● **Problem statement**
Reproduce each line of the material precisely.

● **Data for this task**
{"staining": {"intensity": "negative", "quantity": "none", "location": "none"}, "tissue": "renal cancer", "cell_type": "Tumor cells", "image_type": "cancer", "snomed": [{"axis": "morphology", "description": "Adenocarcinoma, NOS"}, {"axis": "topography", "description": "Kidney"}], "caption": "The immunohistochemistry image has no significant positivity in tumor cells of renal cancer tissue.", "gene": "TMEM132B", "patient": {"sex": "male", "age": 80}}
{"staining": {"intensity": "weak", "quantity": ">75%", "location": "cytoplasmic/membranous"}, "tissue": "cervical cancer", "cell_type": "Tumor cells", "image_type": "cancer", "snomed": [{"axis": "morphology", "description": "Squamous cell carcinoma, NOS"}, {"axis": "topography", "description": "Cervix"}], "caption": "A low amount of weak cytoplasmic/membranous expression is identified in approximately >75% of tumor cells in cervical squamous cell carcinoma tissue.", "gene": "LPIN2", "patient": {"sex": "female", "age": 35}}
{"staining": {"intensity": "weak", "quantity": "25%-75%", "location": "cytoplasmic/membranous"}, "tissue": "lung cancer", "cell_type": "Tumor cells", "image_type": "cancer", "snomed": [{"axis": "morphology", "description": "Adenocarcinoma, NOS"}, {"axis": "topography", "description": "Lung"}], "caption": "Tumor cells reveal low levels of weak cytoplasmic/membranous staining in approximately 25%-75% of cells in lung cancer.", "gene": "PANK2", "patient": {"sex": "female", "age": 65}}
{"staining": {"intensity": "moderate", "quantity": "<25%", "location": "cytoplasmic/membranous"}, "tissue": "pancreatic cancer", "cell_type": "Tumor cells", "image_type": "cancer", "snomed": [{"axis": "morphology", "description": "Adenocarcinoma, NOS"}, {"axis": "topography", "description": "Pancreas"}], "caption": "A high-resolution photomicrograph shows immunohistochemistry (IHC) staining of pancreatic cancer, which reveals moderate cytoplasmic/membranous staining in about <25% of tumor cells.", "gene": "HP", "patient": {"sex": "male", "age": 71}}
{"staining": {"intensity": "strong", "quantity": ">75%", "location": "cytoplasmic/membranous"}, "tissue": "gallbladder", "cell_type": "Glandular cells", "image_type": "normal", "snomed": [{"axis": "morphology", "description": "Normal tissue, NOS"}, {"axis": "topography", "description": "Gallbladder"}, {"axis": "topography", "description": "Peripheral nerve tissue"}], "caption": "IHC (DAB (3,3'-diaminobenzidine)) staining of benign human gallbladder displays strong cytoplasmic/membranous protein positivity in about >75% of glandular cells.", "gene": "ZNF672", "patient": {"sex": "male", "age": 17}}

● **Solution to the problem**
{"staining": {"intensity": "negative", "quantity": "none", "location": "none"}, "tissue": "renal cancer", "cell_type": "Tumor cells", "image_type": "cancer", "snomed": [{"axis": "morphology", "description": "Adenocarcinoma, NOS"}, {"axis": "topography", "description": "Kidney"}], "caption": "The immunohistochemistry image has no significant positivity in tumor cells of renal cancer tissue.", "gene": "TMEM132B", "patient": {"sex": "male", "age": 80}}
{"staining": {"intensity": "weak", "quantity": ">75%", "location": "cytoplasmic/membranous"}, "tissue": "cervical cancer", "cell_type": "Tumor cells", "image_type": "cancer", "snomed": [{"axis": "morphology", "description": "Squamous cell carcinoma, NOS"}, {"axis": "topography", "description": "Cervix"}], "caption": "A low amount of weak cytoplasmic/membranous expression is identified in approximately >75% of tumor cells in cervical squamous cell carcinoma tissue.", "gene": "LPIN2", "patient": {"sex": "female", "age": 35}}
{"staining": {"intensity": "weak", "quantity": "25%-75%", "location": "cytoplasmic/membranous"}, "tissue": "lung cancer", "cell_type": "Tumor cells", "image_type": "cancer", "snomed": [{"axis": "morphology", "description": "Adenocarcinoma, NOS"}, {"axis": "topography", "description": "Lung"}], "caption": "Tumor cells reveal low levels of weak cytoplasmic/membranous staining in approximately 25%-75% of cells in lung cancer.", "gene": "PANK2", "patient": {"sex": "female", "age": 65}}
{"staining": {"intensity": "moderate", "quantity": "<25%", "location": "cytoplasmic/membranous"}, "tissue": "pancreatic cancer", "cell_type": "Tumor cells", "image_type": "cancer", "snomed": [{"axis": "morphology", "description": "Adenocarcinoma, NOS"}, {"axis": "topography", "description": "Pancreas"}], "caption": "A high-resolution photomicrograph shows immunohistochemistry (IHC) staining of pancreatic cancer, which reveals moderate cytoplasmic/membranous staining in about <25% of tumor cells.", "gene": "HP", "patient": {"sex": "male", "age": 71}}
{"staining": {"intensity": "strong", "quantity": ">75%", "location": "cytoplasmic/membranous"}, "tissue": "gallbladder", "cell_type": "Glandular cells", "image_type": "normal", "snomed": [{"axis": "morphology", "description": "Normal tissue, NOS"}, {"axis": "topography", "description": "Gallbladder"}, {"axis": "topography", "description": "Peripheral nerve tissue"}], "caption": "IHC (DAB (3,3'-diaminobenzidine)) staining of benign human gallbladder displays strong cytoplasmic/membranous protein positivity in about >75% of glandular cells.", "gene": "ZNF672", "patient": {"sex": "male", "age": 17}}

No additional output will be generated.